** Opening Available data block **

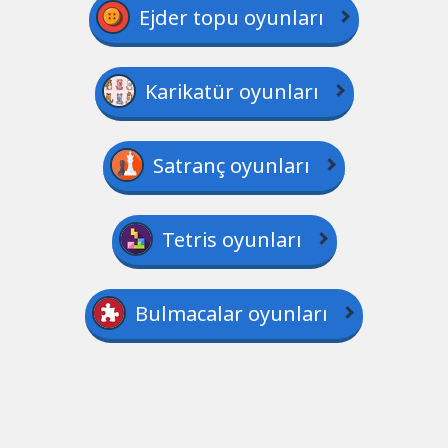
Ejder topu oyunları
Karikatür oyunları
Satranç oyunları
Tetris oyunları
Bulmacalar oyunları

** Closing Available data block **
** Opening Available data block **

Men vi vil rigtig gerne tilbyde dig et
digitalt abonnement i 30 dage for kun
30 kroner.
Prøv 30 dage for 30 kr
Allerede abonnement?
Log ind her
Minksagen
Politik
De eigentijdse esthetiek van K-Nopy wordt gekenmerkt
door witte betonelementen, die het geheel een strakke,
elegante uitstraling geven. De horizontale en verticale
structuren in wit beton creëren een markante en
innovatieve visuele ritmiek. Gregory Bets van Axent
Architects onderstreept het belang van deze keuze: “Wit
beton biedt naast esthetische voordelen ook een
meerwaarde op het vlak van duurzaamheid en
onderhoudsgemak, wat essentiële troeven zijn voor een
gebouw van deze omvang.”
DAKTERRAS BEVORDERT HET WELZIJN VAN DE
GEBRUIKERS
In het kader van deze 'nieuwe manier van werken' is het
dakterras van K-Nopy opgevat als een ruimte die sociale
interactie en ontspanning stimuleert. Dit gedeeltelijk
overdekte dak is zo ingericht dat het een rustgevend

** Closing Available data block **
** Opening Available data block **

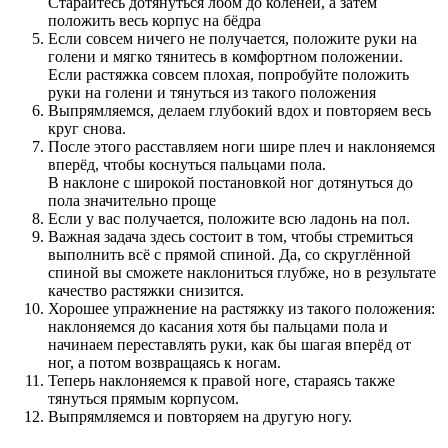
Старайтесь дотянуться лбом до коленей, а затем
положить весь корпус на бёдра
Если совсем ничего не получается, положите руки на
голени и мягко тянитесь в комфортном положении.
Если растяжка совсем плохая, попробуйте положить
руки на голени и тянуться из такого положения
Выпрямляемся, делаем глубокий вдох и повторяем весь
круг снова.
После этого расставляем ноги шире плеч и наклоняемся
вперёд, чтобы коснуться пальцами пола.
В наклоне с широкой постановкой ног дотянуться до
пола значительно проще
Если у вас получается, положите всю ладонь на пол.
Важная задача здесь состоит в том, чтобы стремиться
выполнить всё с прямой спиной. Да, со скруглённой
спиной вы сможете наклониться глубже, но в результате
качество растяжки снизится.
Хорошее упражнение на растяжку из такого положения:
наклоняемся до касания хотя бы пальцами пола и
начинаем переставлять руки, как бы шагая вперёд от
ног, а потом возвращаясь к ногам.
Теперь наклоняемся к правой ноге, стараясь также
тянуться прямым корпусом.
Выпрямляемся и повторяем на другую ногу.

** Closing Available data block **

Task details: Convert the lines of the listing, starting at the line containing "Ejder topu oyunları" and ending at the line containing "Bulmacalar oyunları", into a JSON list of strings with one string per line and no blank lines.

Finished task:
[
  "Ejder topu oyunları",
  "Karikatür oyunları",
  "Satranç oyunları",
  "Tetris oyunları",
  "Bulmacalar oyunları"
]